The current regulatory environment has created a crisis in the  confidence of CROs and patients. Several Indian companies, have publicly stated their decision to move their clinical research overseas.”We need to restore confidence amongst all stakeholders in doing clinical research in India so that we do not lose out in the quest to discover and develop new medicines and in ensuring that our patients have access to these medicines”, she added.

There is need for more collaborative approach in the development of policies and guidelines that have a stakeholder feedback mechanism along with additional capacity and infrastructure at the regulatory end. There is need for consistency and stability in the regulatory office, openness, transparency and quicker responsiveness on issues addressed. All of this must however be guided by a policy framework that places clinical research at the forefront of a health agenda for the country.

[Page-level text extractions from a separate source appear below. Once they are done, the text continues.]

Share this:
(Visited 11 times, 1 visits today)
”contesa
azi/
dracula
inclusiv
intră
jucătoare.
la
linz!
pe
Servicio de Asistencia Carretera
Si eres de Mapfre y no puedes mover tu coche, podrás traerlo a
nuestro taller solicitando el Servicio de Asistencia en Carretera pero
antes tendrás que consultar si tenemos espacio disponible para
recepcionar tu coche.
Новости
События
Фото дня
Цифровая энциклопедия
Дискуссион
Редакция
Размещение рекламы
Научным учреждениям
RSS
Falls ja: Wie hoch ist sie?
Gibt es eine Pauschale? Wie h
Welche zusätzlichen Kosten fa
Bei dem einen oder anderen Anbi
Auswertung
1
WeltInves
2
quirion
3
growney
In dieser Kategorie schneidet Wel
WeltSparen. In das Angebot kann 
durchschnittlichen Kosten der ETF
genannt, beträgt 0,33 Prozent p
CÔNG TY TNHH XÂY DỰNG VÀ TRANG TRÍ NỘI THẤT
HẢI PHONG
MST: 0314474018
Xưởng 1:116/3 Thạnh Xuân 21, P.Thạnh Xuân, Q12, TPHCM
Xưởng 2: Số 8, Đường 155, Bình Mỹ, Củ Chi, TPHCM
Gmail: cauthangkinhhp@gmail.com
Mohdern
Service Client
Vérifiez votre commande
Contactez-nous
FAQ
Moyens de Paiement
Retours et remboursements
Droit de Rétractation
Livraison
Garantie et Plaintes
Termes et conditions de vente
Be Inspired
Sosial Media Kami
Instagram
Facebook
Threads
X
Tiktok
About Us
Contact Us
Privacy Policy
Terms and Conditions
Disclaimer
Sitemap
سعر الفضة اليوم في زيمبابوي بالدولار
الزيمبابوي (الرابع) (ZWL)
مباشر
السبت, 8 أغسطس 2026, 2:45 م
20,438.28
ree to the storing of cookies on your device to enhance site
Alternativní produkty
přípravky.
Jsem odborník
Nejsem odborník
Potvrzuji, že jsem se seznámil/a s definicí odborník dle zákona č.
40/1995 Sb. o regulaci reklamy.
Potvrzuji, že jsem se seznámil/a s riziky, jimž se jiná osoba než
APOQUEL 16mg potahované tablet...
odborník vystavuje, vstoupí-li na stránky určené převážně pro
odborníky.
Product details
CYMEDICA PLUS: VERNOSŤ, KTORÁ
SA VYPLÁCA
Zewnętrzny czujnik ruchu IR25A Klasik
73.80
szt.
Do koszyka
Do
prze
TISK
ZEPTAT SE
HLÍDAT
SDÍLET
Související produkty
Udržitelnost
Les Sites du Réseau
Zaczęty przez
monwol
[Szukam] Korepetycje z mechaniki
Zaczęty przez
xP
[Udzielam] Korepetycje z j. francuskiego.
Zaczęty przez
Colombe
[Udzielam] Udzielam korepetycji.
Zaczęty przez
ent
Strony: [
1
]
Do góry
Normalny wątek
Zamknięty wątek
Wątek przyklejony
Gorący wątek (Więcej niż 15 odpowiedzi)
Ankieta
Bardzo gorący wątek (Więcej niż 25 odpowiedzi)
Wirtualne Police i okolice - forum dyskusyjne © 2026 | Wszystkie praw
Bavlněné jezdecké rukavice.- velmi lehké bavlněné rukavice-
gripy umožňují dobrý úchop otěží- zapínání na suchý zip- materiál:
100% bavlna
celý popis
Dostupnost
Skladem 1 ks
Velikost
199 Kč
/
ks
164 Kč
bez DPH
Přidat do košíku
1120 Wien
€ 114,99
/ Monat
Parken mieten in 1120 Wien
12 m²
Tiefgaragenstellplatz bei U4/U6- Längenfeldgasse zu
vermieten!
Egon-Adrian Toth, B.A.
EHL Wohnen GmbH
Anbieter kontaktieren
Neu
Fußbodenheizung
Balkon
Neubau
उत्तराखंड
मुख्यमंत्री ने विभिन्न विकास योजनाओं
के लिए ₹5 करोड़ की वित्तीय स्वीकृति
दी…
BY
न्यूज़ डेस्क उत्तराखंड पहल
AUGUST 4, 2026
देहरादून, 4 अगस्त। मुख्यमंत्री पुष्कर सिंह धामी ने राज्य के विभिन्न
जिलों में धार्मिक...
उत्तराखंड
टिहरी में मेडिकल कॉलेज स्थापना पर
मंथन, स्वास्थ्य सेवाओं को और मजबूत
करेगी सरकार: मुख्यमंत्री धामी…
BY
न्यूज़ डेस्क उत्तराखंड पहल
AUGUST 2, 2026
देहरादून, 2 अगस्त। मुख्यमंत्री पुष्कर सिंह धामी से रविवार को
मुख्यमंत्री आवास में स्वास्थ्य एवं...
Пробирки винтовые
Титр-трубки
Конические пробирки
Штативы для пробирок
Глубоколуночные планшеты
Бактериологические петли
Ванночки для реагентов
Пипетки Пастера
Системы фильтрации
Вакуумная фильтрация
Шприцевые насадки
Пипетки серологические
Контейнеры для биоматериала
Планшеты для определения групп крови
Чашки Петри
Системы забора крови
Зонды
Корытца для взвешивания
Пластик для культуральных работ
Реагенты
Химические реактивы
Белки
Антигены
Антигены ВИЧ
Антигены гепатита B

One of the focus areas of the new government  is on public health education and awareness. India needs to foster an environment where patients participating in clinical research and investigators undertaking human studies do not do so in fear of its consequences. Public health education on the value of clinical research and the rights and responsibilities of patients is much needed to address the misinformation and negative perceptions that exist about the clinical research process.

However, some initiatives like the compensation guidelines, mandatory audio- visual  recording of informed consent for all clinical trial patients which disregards socio-cultural and  religious sensitivities in our country and restricting the number of studies that an investigator can undertake to an arbitrary number have been knee jerk reactions to environmental pressures, do not provide adequate guidance and go against the basic principles of research as also patient interest, said the ISCR president.